### Work required
Copy out the text of the material below word for word, line by line, leaving out the pictures.

### Exercise materials
..........
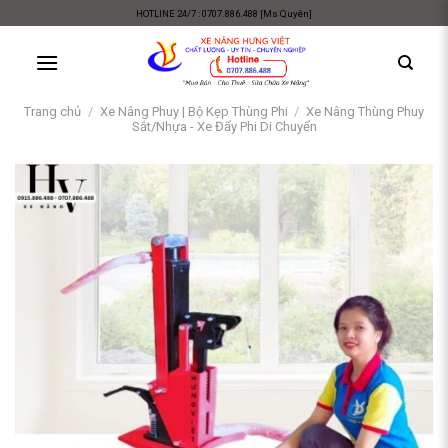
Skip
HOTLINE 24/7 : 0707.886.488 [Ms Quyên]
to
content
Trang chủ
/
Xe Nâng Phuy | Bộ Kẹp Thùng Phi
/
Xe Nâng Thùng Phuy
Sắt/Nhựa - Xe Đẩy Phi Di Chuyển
..........
### Solved exercise
Skip
HOTLINE 24/7 : 0707.886.488 [Ms Quyên]
to
content
Trang chủ
/
Xe Nâng Phuy | Bộ Kẹp Thùng Phi
/
Xe Nâng Thùng Phuy
Sắt/Nhựa - Xe Đẩy Phi Di Chuyển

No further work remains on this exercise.